● About this task:
Your copy should match the entries exactly, with no images carried over.

● Information supplied:
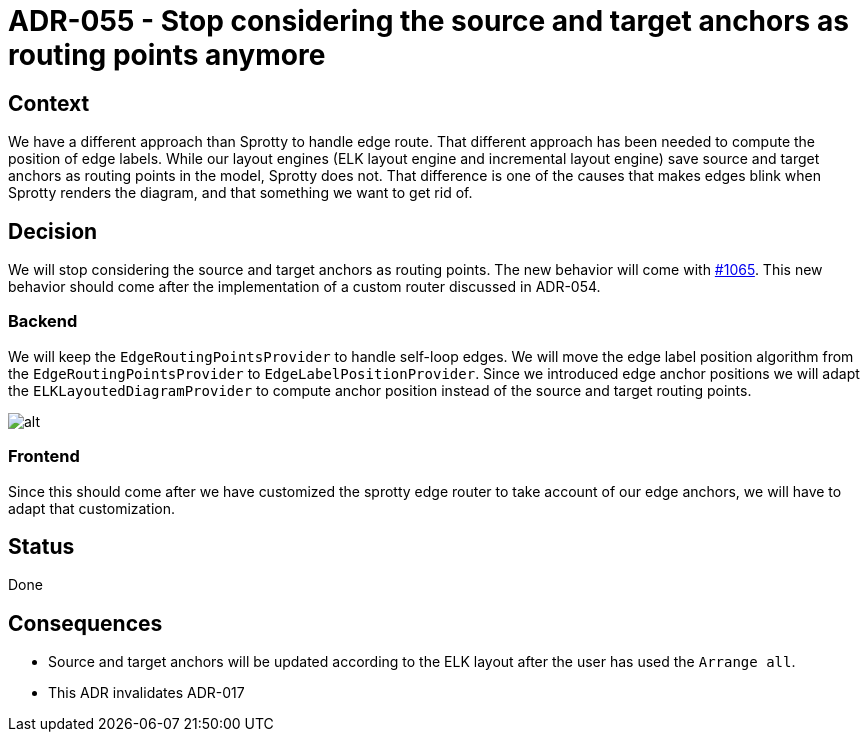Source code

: :imagesdir: images/055
= ADR-055 - Stop considering the source and target anchors as routing points anymore

== Context

We have a different approach than Sprotty to handle edge route.
That different approach has been needed to compute the position of edge labels.
While our layout engines (ELK layout engine and incremental layout engine) save source and target anchors as routing points in the model, Sprotty does not.
That difference is one of the causes that makes edges blink when Sprotty renders the diagram, and that something we want to get rid of.

== Decision

We will stop considering the source and target anchors as routing points.
The new behavior will come with https://github.com/eclipse-sirius/sirius-components/issues/1065[#1065].
This new behavior should come after the implementation of a custom router discussed in ADR-054.

=== Backend

We will keep the `EdgeRoutingPointsProvider` to handle self-loop edges.
We will move the edge label position algorithm from the `EdgeRoutingPointsProvider` to `EdgeLabelPositionProvider`.
Since we introduced edge anchor positions we will adapt the `ELKLayoutedDiagramProvider` to compute anchor position instead of the source and target routing points. 

image:055_anchors_inferred_from_ELK.png[alt]

=== Frontend

Since this should come after we have customized the sprotty edge router to take account of our edge anchors, we will have to adapt that customization.

== Status

Done

== Consequences

- Source and target anchors will be updated according to the ELK layout after the user has used the `Arrange all`.
- This ADR invalidates ADR-017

● Result of this exercise:
Source code

: :imagesdir: images/055
= ADR-055 - Stop considering the source and target anchors as routing points anymore

== Context

We have a different approach than Sprotty to handle edge route.
That different approach has been needed to compute the position of edge labels.
While our layout engines (ELK layout engine and incremental layout engine) save source and target anchors as routing points in the model, Sprotty does not.
That difference is one of the causes that makes edges blink when Sprotty renders the diagram, and that something we want to get rid of.

== Decision

We will stop considering the source and target anchors as routing points.
The new behavior will come with https://github.com/eclipse-sirius/sirius-components/issues/1065[#1065].
This new behavior should come after the implementation of a custom router discussed in ADR-054.

=== Backend

We will keep the `EdgeRoutingPointsProvider` to handle self-loop edges.
We will move the edge label position algorithm from the `EdgeRoutingPointsProvider` to `EdgeLabelPositionProvider`.
Since we introduced edge anchor positions we will adapt the `ELKLayoutedDiagramProvider` to compute anchor position instead of the source and target routing points. 

image:055_anchors_inferred_from_ELK.png[alt]

=== Frontend

Since this should come after we have customized the sprotty edge router to take account of our edge anchors, we will have to adapt that customization.

== Status

Done

== Consequences

- Source and target anchors will be updated according to the ELK layout after the user has used the `Arrange all`.
- This ADR invalidates ADR-017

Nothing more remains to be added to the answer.